▶ [Records to use]:
Start of Block

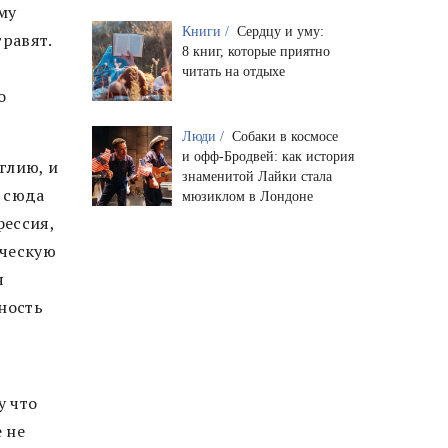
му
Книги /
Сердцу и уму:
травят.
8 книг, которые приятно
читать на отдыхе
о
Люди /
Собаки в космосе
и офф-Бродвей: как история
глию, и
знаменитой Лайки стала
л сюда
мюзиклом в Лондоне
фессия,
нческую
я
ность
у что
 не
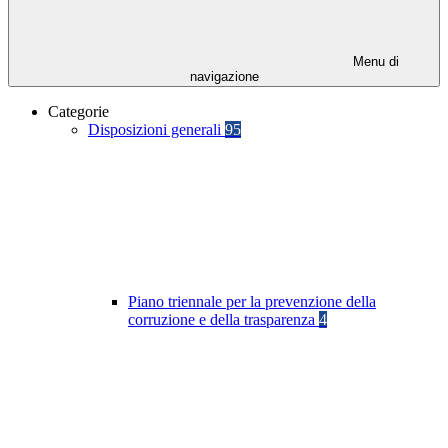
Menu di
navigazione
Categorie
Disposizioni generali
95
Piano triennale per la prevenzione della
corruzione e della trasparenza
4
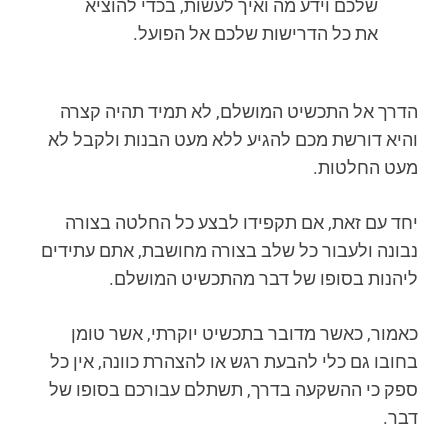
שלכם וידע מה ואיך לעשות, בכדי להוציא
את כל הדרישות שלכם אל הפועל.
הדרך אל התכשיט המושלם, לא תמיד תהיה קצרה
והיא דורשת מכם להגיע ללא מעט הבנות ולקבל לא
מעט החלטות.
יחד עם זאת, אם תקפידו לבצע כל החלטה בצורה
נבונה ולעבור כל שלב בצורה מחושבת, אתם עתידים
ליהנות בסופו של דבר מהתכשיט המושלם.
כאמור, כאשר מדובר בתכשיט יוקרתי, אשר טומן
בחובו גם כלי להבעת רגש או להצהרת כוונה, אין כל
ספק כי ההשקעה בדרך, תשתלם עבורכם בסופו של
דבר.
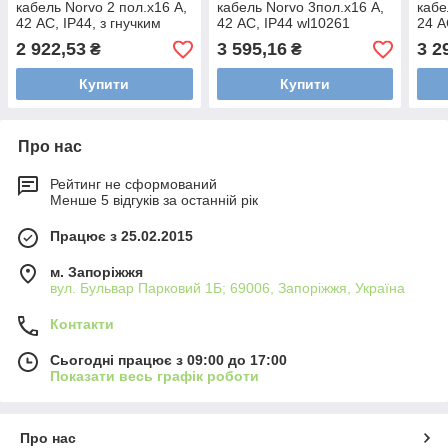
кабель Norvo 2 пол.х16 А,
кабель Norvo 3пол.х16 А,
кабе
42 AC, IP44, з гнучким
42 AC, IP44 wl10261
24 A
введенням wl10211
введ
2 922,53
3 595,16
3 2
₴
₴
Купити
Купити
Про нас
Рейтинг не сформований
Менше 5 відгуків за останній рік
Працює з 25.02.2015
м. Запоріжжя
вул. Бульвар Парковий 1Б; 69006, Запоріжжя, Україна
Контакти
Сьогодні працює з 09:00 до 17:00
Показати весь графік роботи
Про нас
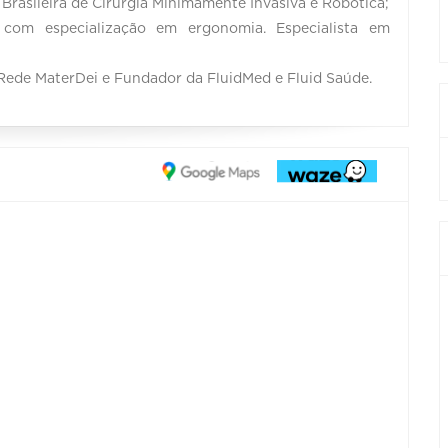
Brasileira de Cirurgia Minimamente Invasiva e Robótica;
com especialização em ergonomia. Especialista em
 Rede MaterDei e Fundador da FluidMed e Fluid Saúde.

End of Block

▶ [The task]: Only the lines from the first line of the entries through the line containing "ליהנות בסופו של דבר מהתכשיט המושלם." should be output, exactly as they are, without pictures.

▶ [Answer for this exercise]:
му
Книги /
Сердцу и уму:
травят.
8 книг, которые приятно
читать на отдыхе
о
Люди /
Собаки в космосе
и офф-Бродвей: как история
глию, и
знаменитой Лайки стала
л сюда
мюзиклом в Лондоне
фессия,
нческую
я
ность
у что
 не
Menu di
navigazione
Categorie
Disposizioni generali
95
Piano triennale per la prevenzione della
corruzione e della trasparenza
4
שלכם וידע מה ואיך לעשות, בכדי להוציא
את כל הדרישות שלכם אל הפועל.
הדרך אל התכשיט המושלם, לא תמיד תהיה קצרה
והיא דורשת מכם להגיע ללא מעט הבנות ולקבל לא
מעט החלטות.
יחד עם זאת, אם תקפידו לבצע כל החלטה בצורה
נבונה ולעבור כל שלב בצורה מחושבת, אתם עתידים
ליהנות בסופו של דבר מהתכשיט המושלם.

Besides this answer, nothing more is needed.